Concept-to-Customer Benefits

By implementing some or all of the strategies outlined, companies can derive tangible business benefits from the concept-to-customer approach. At the fundamental level, concept-to-customer thinking leads to improved decision-making, because you have more complete, more accurate and timelier knowledge of all the factors influencing your business.

In addition, this type of thinking improves visibility and your ability to anticipate and respond to both risk and opportunity in the management of your supply chain. More specifically, supply chain leaders who adopt the concept-to-customer approach can count on optimizing the flow of information and products throughout the supply chain.

This, in turn, sets the stage for several business benefits, including:

  • Reduced operational expenses. The clearer picture of end-customer demand and greater control over manufacturing and logistics capacities help companies reduce total operational costs, while varying the mix between the different cost elements of inventory, production and transportation expenses.
  • Improved profitability. The concept-to-customer approach can improve profitability by increasing the success rate for new product introductions and making internal operations more efficient and cost-effective.
  • Improved customer service. Manufacturing, logistics providers and retailers who adopt the concept-to-customer approach have more visibility up and down the supply chain, and better-understand their role in meeting end-customer demands.
  • Improved competitiveness and faster growth. The disciplined, strategic approach to understanding the internal, external and customer dimensions of your business facilitated by concept-to-customer supply chain management puts your company in a better position to outperform competitors whose decisions are based on less complete and less insightful information.

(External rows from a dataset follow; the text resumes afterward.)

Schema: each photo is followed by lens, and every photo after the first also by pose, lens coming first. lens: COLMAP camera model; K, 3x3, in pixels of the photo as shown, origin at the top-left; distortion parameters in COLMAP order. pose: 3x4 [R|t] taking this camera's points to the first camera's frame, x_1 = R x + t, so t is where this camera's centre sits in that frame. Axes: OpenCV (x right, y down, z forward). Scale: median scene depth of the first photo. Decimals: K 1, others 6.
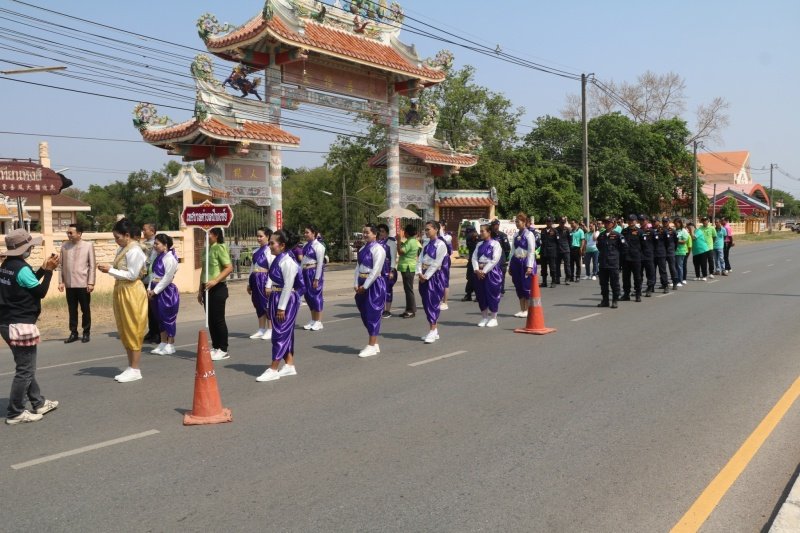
lens RADIAL K [[657.5, 0, 400.0], [0, 657.5, 266.5], [0, 0, 1]] dist [-0.188820, 0.171312]
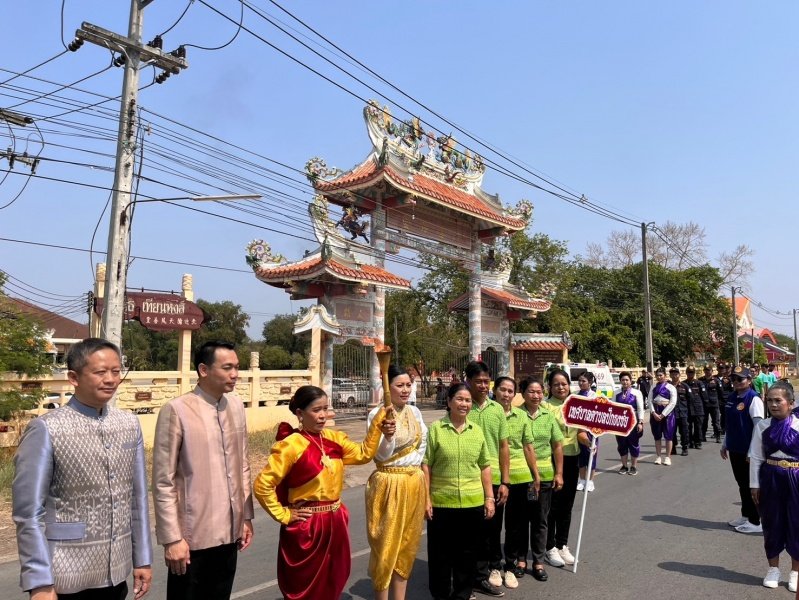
lens RADIAL K [[610.2, 0, 399.5], [0, 610.2, 300.0], [0, 0, 1]] dist [0.063869, -0.105233]
pose [[0.999861, 0.016654, -0.001038, -0.164902], [-0.016593, 0.985833, -0.166906, -0.006222], [-0.001757, 0.166900, 0.985972, 0.055726]]
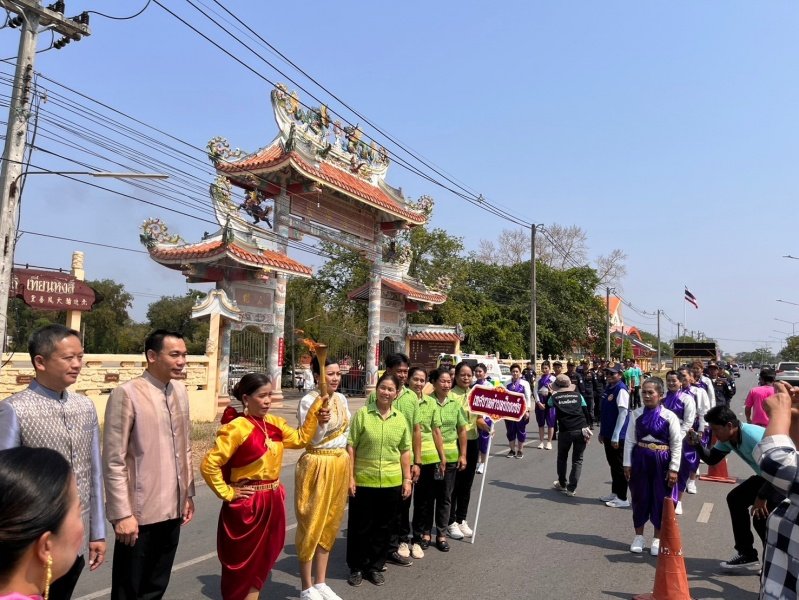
lens RADIAL K [[610.2, 0, 399.5], [0, 610.2, 300.0], [0, 0, 1]] dist [0.063869, -0.105233]
pose [[0.984005, 0.055314, 0.169334, -0.175364], [-0.029412, 0.987972, -0.151810, -0.005940], [-0.175694, 0.144402, 0.973797, 0.042606]]
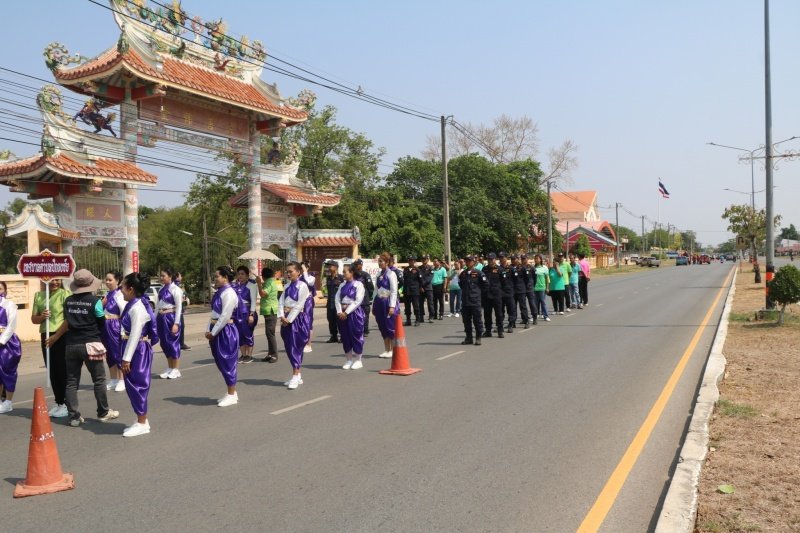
lens RADIAL K [[657.5, 0, 400.0], [0, 657.5, 266.5], [0, 0, 1]] dist [-0.188820, 0.171312]
pose [[0.978594, -0.012006, 0.205449, 0.001642], [0.024231, 0.998075, -0.057091, -0.001379], [-0.204368, 0.060847, 0.977001, 0.007112]]
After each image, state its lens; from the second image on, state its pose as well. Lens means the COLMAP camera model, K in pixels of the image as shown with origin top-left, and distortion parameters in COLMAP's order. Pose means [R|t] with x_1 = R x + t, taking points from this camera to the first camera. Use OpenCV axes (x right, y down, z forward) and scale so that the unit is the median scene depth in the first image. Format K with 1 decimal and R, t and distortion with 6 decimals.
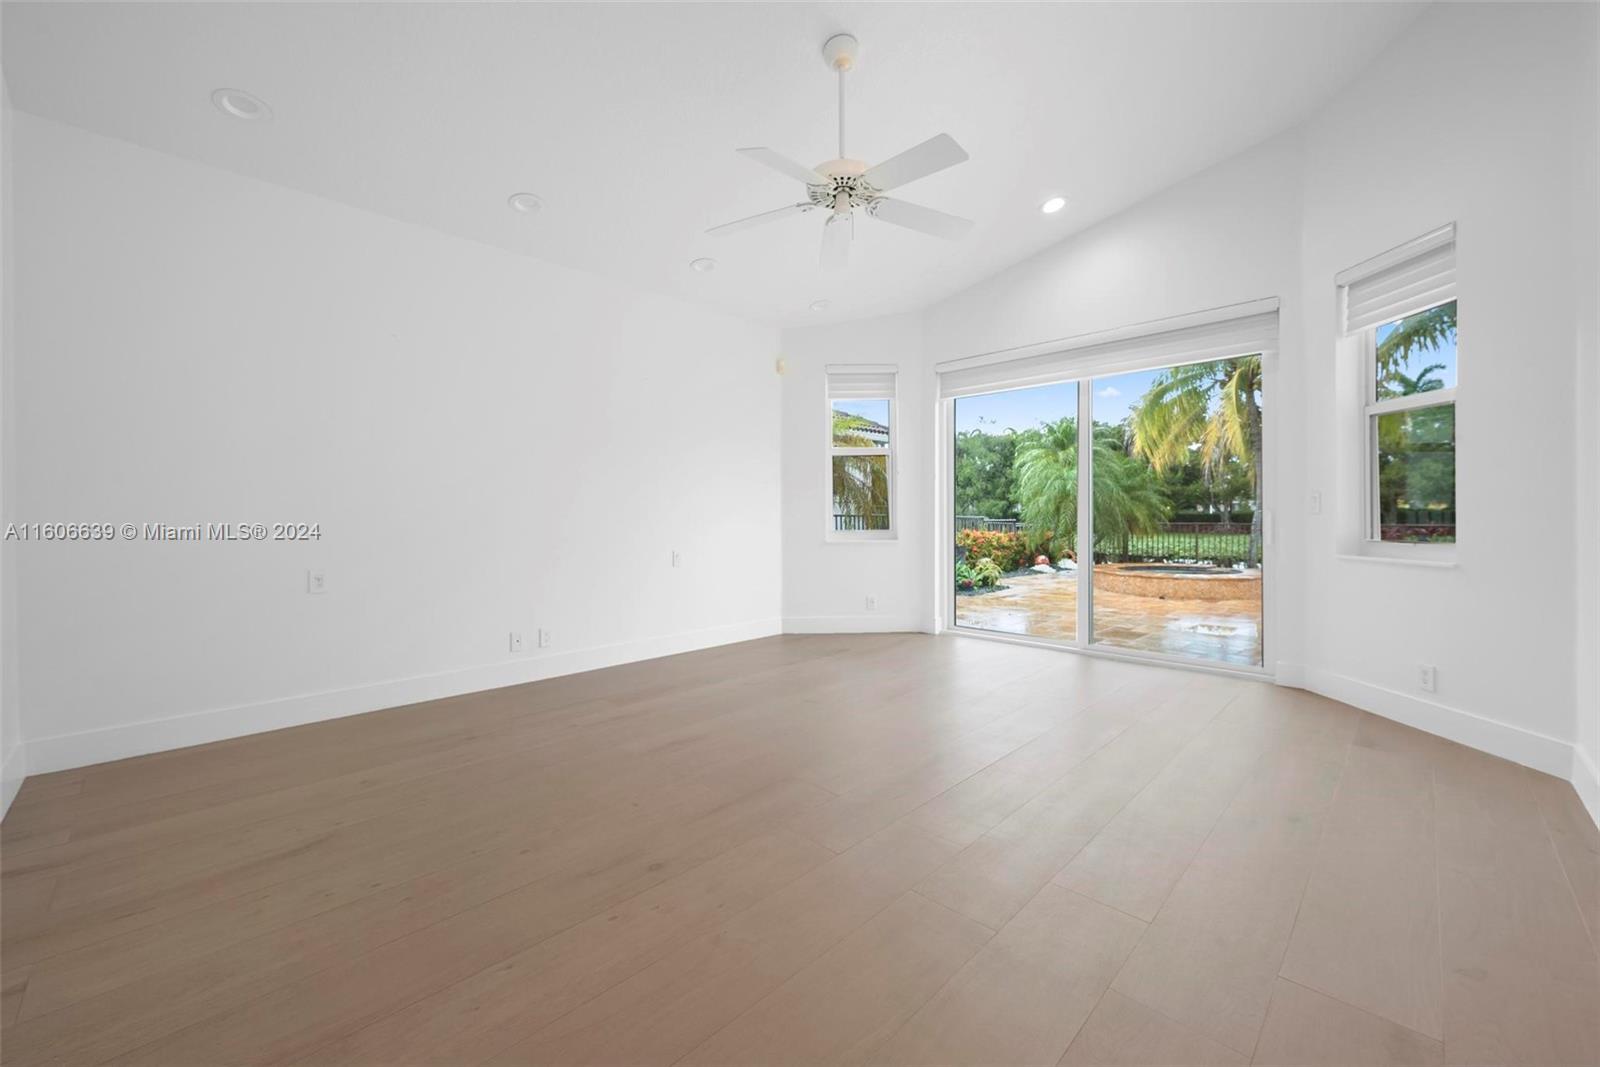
lens RADIAL K [[648.5, 0, 806.2], [0, 648.5, 521.1], [0, 0, 1]] dist [-0.004487, -0.000312]
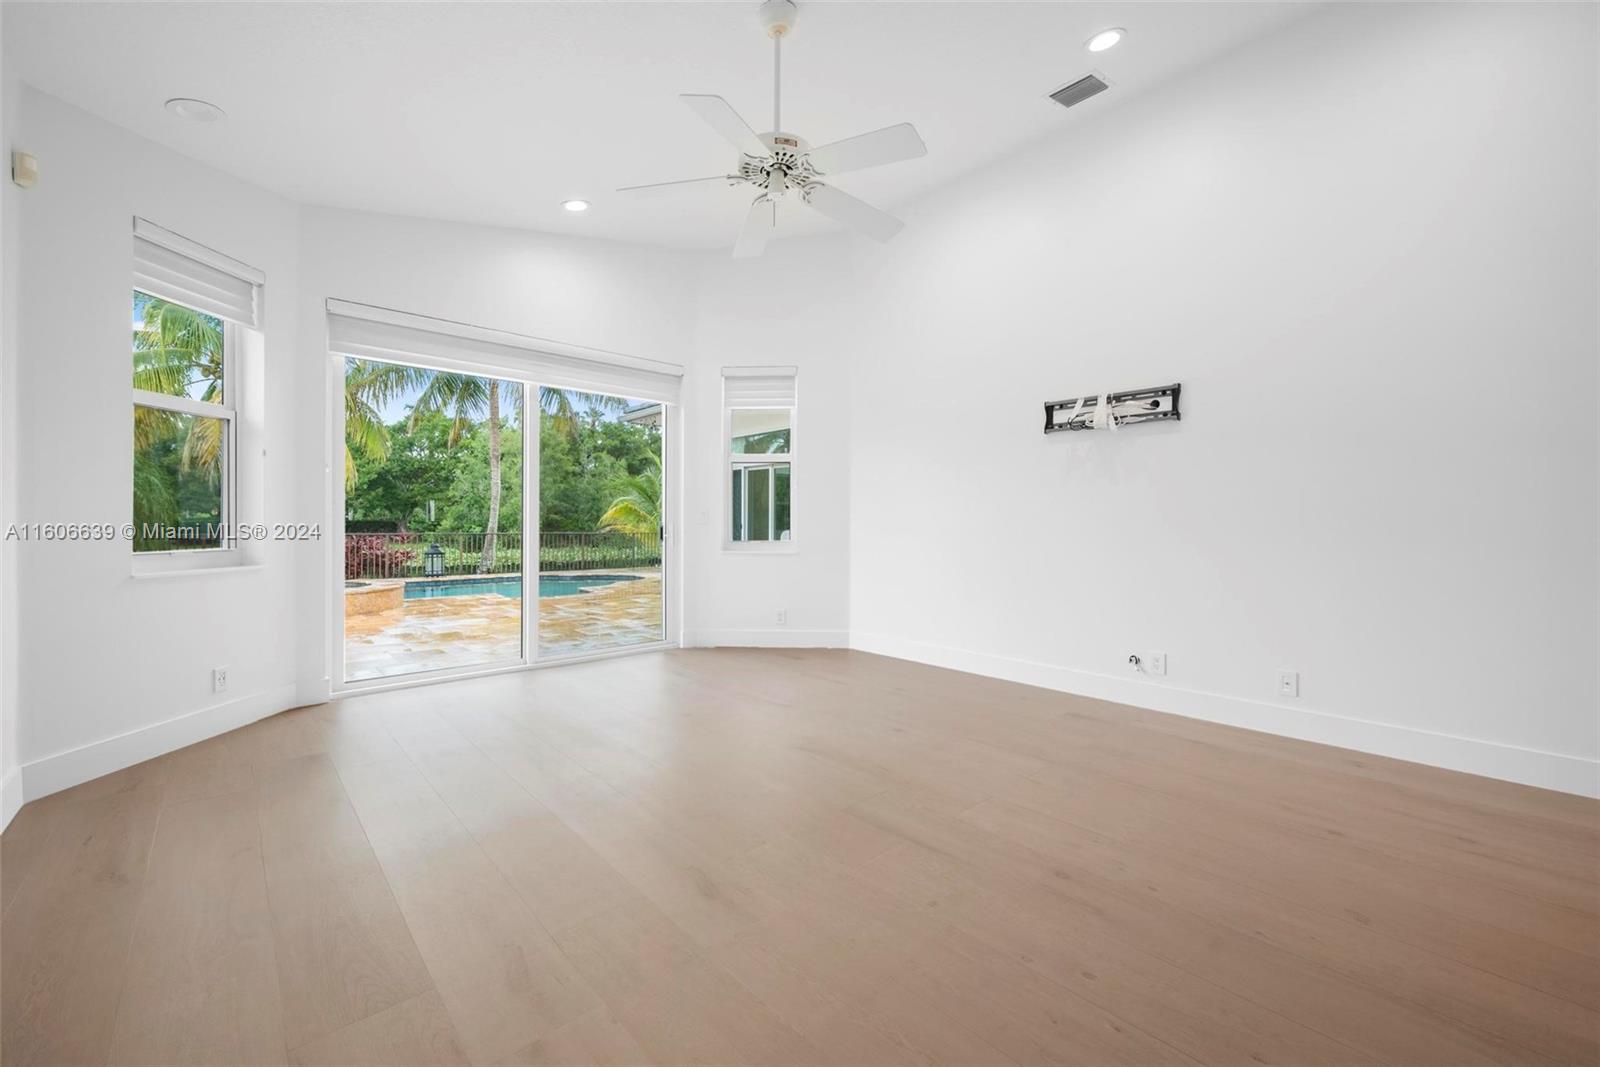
lens RADIAL K [[648.5, 0, 807.8], [0, 648.5, 530.1], [0, 0, 1]] dist [-0.004487, -0.000312]
pose [[0.022838, -0.004973, 0.999727, -0.486038], [0.006620, 0.999966, 0.004822, -0.002457], [-0.999717, 0.006508, 0.022870, 0.525653]]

Mastering the principles of supply chain management will help your business grow and thrive.

As an aftermarket manufacturer or supplier, consider operating under the guidelines mentioned and you’ll notice a more seamless transition to completing this primary company strategy. Such strategies will not only improve your company from within, but will enhance the management character of your business.

The lack of prudent planning is only a step backward.  The issues addressed are suggested for businesses of any size and can be seamless as part of your organizational makeup.  As they say, time waits for no person.  It’s time to take action steps.